_What to do_
Line by line, copy the records below exactly.

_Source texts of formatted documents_
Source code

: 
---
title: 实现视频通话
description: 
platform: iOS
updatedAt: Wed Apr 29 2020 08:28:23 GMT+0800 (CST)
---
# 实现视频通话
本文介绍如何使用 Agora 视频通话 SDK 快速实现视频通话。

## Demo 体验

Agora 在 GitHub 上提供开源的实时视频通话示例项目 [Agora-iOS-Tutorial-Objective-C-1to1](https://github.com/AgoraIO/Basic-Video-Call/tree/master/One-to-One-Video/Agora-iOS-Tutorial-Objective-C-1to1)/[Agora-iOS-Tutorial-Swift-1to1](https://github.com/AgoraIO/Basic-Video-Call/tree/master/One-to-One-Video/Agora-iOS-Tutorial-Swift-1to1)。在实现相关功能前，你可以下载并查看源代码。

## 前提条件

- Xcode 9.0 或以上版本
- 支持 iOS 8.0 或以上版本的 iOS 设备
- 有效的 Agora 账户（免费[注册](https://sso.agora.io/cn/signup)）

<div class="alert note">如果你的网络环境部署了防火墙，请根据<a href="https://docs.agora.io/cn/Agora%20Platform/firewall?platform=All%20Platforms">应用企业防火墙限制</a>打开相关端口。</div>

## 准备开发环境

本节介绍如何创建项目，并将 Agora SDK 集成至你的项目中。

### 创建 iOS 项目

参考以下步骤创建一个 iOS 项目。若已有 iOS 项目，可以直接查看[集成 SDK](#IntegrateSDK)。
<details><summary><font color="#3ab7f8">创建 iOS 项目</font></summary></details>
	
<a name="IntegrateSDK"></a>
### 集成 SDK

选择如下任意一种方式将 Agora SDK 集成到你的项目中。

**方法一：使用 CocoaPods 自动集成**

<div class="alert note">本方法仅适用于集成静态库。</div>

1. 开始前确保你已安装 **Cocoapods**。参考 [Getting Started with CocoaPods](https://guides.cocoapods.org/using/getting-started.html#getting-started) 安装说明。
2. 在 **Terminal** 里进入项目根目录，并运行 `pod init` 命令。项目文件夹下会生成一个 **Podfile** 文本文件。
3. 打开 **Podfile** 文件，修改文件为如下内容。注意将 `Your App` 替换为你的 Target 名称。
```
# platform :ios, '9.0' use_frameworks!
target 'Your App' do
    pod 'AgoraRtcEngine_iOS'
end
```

_Written answer_
Source code

: 
---
title: 实现视频通话
description: 
platform: iOS
updatedAt: Wed Apr 29 2020 08:28:23 GMT+0800 (CST)
---
# 实现视频通话
本文介绍如何使用 Agora 视频通话 SDK 快速实现视频通话。

## Demo 体验

Agora 在 GitHub 上提供开源的实时视频通话示例项目 [Agora-iOS-Tutorial-Objective-C-1to1](https://github.com/AgoraIO/Basic-Video-Call/tree/master/One-to-One-Video/Agora-iOS-Tutorial-Objective-C-1to1)/[Agora-iOS-Tutorial-Swift-1to1](https://github.com/AgoraIO/Basic-Video-Call/tree/master/One-to-One-Video/Agora-iOS-Tutorial-Swift-1to1)。在实现相关功能前，你可以下载并查看源代码。

## 前提条件

- Xcode 9.0 或以上版本
- 支持 iOS 8.0 或以上版本的 iOS 设备
- 有效的 Agora 账户（免费[注册](https://sso.agora.io/cn/signup)）

<div class="alert note">如果你的网络环境部署了防火墙，请根据<a href="https://docs.agora.io/cn/Agora%20Platform/firewall?platform=All%20Platforms">应用企业防火墙限制</a>打开相关端口。</div>

## 准备开发环境

本节介绍如何创建项目，并将 Agora SDK 集成至你的项目中。

### 创建 iOS 项目

参考以下步骤创建一个 iOS 项目。若已有 iOS 项目，可以直接查看[集成 SDK](#IntegrateSDK)。
<details><summary><font color="#3ab7f8">创建 iOS 项目</font></summary></details>
	
<a name="IntegrateSDK"></a>
### 集成 SDK

选择如下任意一种方式将 Agora SDK 集成到你的项目中。

**方法一：使用 CocoaPods 自动集成**

<div class="alert note">本方法仅适用于集成静态库。</div>

1. 开始前确保你已安装 **Cocoapods**。参考 [Getting Started with CocoaPods](https://guides.cocoapods.org/using/getting-started.html#getting-started) 安装说明。
2. 在 **Terminal** 里进入项目根目录，并运行 `pod init` 命令。项目文件夹下会生成一个 **Podfile** 文本文件。
3. 打开 **Podfile** 文件，修改文件为如下内容。注意将 `Your App` 替换为你的 Target 名称。
```
# platform :ios, '9.0' use_frameworks!
target 'Your App' do
    pod 'AgoraRtcEngine_iOS'
end
```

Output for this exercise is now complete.